Reyes Monforte
Siete años
Siete años. Parece una condena, pero más bien es una sentencia infame a unos padres y a la memoria de su hija. En siete años hemos tenido videntes, recompensas de miles de euros, test de la verdad, hallazgos de huesos, falsas pistas en ríos y vertederos, confidentes, órdenes de alejamiento, exclusivas televisivas, la inclusión de la prisión permanente revisable en el Código Penal, 1,4 millones de firmas pidiendo que se repita el juicio... Ha aparecido de todo, menos el cuerpo de Marta del Castillo, y no se entiende. El Estado, la Policía y Hacienda te localizan en dos segundos para hacerte llegar una notificación, ponerle una sanción a un grupo de jubilados por jugar al bingo o reclamarle a una viuda o a un huérfano una deuda días después del fallecimiento de su ser querido. Pero encontrar los restos de Marta es misión imposible.

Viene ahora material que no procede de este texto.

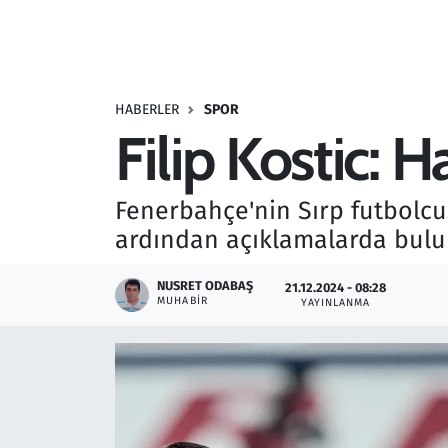
Resmi İlanlar
Rüya Tabirleri
HABERLER
SPOR
Filip Kostic: H
Sağlık
Savunma Sanayi
Fenerbahçe'nin Sırp futbolcus
ardından açıklamalarda bulu
Seçim 2023
NUSRET ODABAŞ
21.12.2024 - 08:28
Spor
MUHABIR
YAYINLANMA
Teknoloji ve Bilim
Televizyon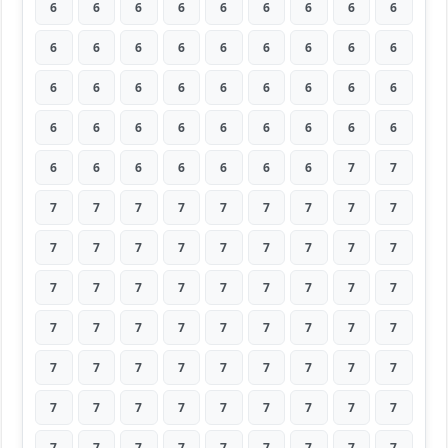
6
6
6
6
6
6
6
6
6
6
6
6
6
6
6
6
6
6
6
6
6
6
6
6
6
6
6
6
6
6
6
6
6
6
6
6
6
6
6
6
6
6
6
7
7
7
7
7
7
7
7
7
7
7
7
7
7
7
7
7
7
7
7
7
7
7
7
7
7
7
7
7
7
7
7
7
7
7
7
7
7
7
7
7
7
7
7
7
7
7
7
7
7
7
7
7
7
7
7
7
7
7
7
7
7
7
7
7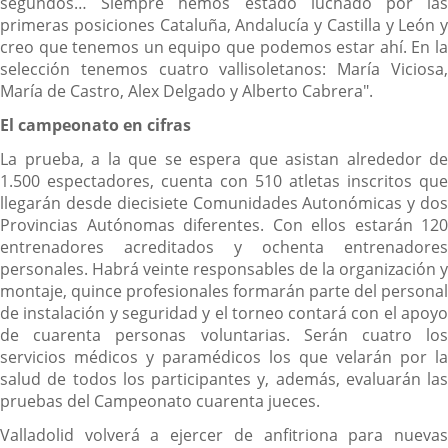
segundos… Siempre hemos estado luchado por las
primeras posiciones Cataluña, Andalucía y Castilla y León y
creo que tenemos un equipo que podemos estar ahí. En la
selección tenemos cuatro vallisoletanos: María Viciosa,
María de Castro, Alex Delgado y Alberto Cabrera".
El campeonato en cifras
La prueba, a la que se espera que asistan alrededor de
1.500 espectadores, cuenta con 510 atletas inscritos que
llegarán desde diecisiete Comunidades Autonómicas y dos
Provincias Autónomas diferentes. Con ellos estarán 120
entrenadores acreditados y ochenta entrenadores
personales. Habrá veinte responsables de la organización y
montaje, quince profesionales formarán parte del personal
de instalación y seguridad y el torneo contará con el apoyo
de cuarenta personas voluntarias. Serán cuatro los
servicios médicos y paramédicos los que velarán por la
salud de todos los participantes y, además, evaluarán las
pruebas del Campeonato cuarenta jueces.
Valladolid volverá a ejercer de anfitriona para nuevas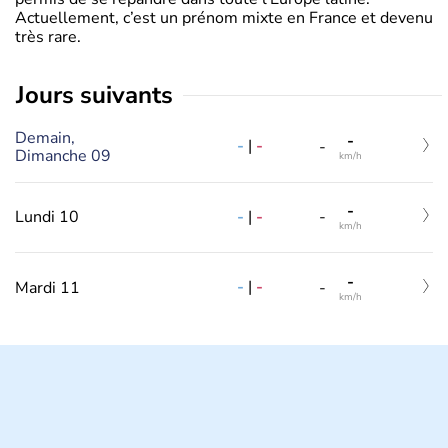
Actuellement, c’est un prénom mixte en France et devenu
très rare.
jours suivants
Demain,
-
-
|
-
-
Dimanche 09
km/h
-
-
|
-
Lundi 10
-
km/h
-
-
|
-
Mardi 11
-
km/h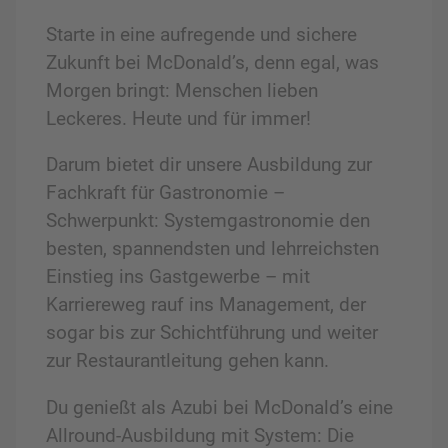
Starte in eine aufregende und sichere
Zukunft bei McDonald’s, denn egal, was
Morgen bringt: Menschen lieben
Leckeres. Heute und für immer!
Darum bietet dir unsere Ausbildung zur
Fachkraft für Gastronomie –
Schwerpunkt: Systemgastronomie den
besten, spannendsten und lehrreichsten
Einstieg ins Gastgewerbe – mit
Karriereweg rauf ins Management, der
sogar bis zur Schichtführung und weiter
zur Restaurantleitung gehen kann.
Du genießt als Azubi bei McDonald’s eine
Allround-Ausbildung mit System: Die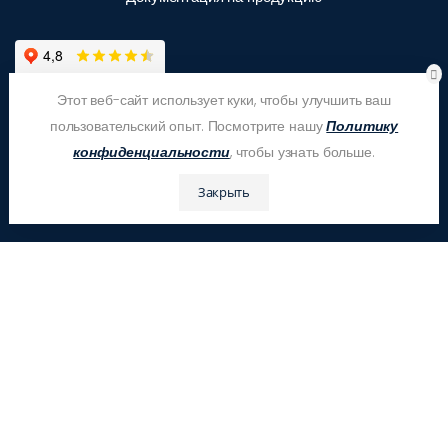
Этот веб-сайт использует куки, чтобы улучшить ваш
пользовательский опыт. Посмотрите нашу
Политику
конфиденциальности
, чтобы узнать больше.
Закрыть
© ООО "ЗАС Корпсан", 2026
Это бесплатно!
Оставьте Ваш номер телефона и получите бесплатный
расчёт стоимости и консультацию!
Имя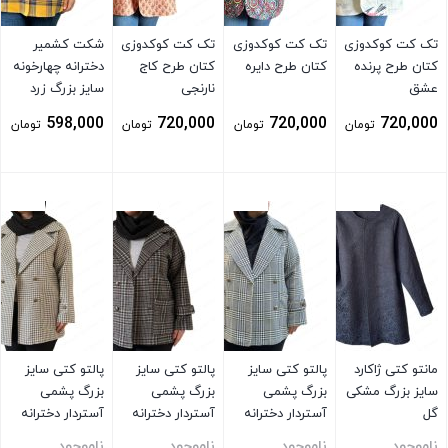
تک کت کوکدوزی
تک کت کوکدوزی
تک کت کوکدوزی
شکت کشمیر
کتان طرح پرنده
کتان طرح دایره
کتان طرح کاج
دخترانه چهارخونه
عشق
نارنجی
سایز بزرگ زرد
598,000
720,000
720,000
720,000
تومان
تومان
تومان
تومان
بستن
بستن
بستن
بستن
مانتو کتی ژاکارد
پالتو کتی سایز
پالتو کتی سایز
پالتو کتی سایز
سایز بزرگ مشکی
بزرگ پشمی
بزرگ پشمی
بزرگ پشمی
گل
آستردار دخترانه
آستردار دخترانه
آستردار دخترانه
چهارخونه توسی
چهار دکمه
کرم
ناموجود
ناموجود
ناموجود
ناموجود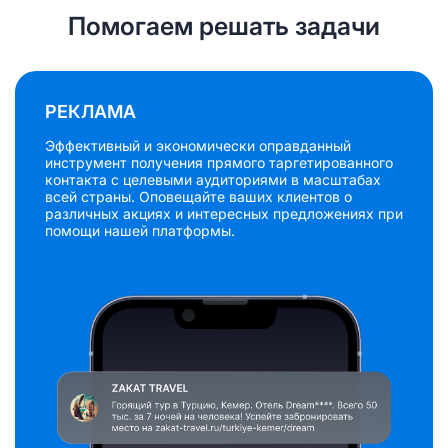
Помогаем решать задачи
РЕКЛАМА
Эффективный и экономически оправданный
инструмент получения прямого таргетированного
контакта с целевыми аудиториями в масштабах
всей страны. Оповещайте ваших клиентов о
различных акциях и интересных предложениях при
помощи нашей платформы.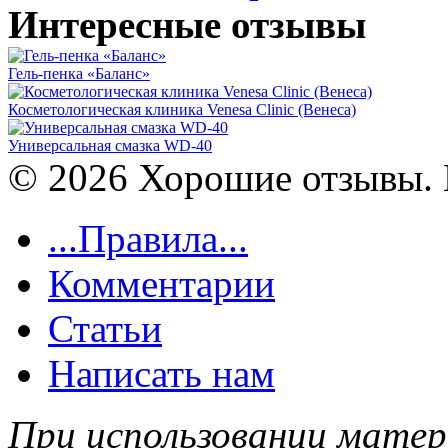
Интересные отзывы
Гель-пенка «Баланс»
Косметологическая клиника Venesa Clinic (Венеса)
Универсальная смазка WD-40
© 2026 Хорошие отзывы. 
...Правила...
Комментарии
Статьи
Написать нам
При использовании матер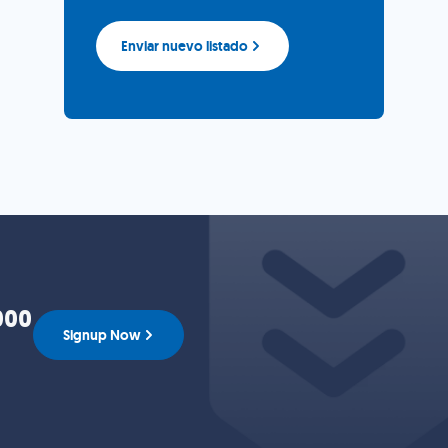
Enviar nuevo listado
000
Signup Now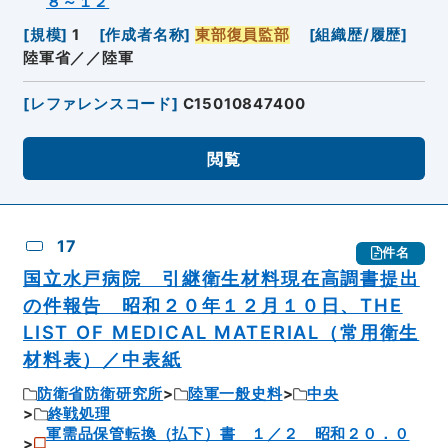
８～１２
[
規模
]
1
[
作成者名称
]
東部復員監部
[
組織歴/履歴
]
陸軍省／／陸軍
[
レファレンスコード
]
C15010847400
閲覧
17
件名
国立水戸病院 引継衛生材料現在高調書提出
の件報告 昭和２０年１２月１０日、THE
LIST OF MEDICAL MATERIAL（常用衛生
材料表）／中表紙
防衛省防衛研究所
陸軍一般史料
中央
終戦処理
軍需品保管転換（払下）書 １／２ 昭和２０．０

Después de siete años queda la ausencia, la mirada perdida de los padres y una sensación de tiempo detenido, embalsamado, guardado en un espacio que huele a cerrado, ese olor penetrante de las cosas viejas, abandonadas y descuidadamente olvidadas. La esperanza se escapa, las fuerzas flaquean y lo más injusto es que el interés mediático y social corre el riesgo de amainar. Después de siete años, también quedan preguntas: ¿No van a encontrar nunca el cuerpo de Marta? ¿Habrían pasado siete años si Marta hubiera sido la hija del juez, de un comisario de Policía o del político que se niega legislar en caliente una nueva ley del menor? ¿no hay nadie que les saque a cuatro niñatos de mierda dónde está el cuerpo? ¿Se hará finalmente justicia? Me temo unanimidad en las respuestas.
Algunos olvidan que quizá no todos seamos Marta, pero podemos serlo en cualquier momento. Basta con cruzarse con un indeseable y mudar en la piel de víctima. Cuesta mantener el caso vivo porque a Marta no la dejan ni morir ni descansar en paz. No la dejemos morir por segunda vez. Decía el neurólogo Viktor Frankl que el hombre que se levanta es aún más fuerte que el que no ha caído, y de caídas saben mucho Antonio y Eva. Pero tampoco los empujemos.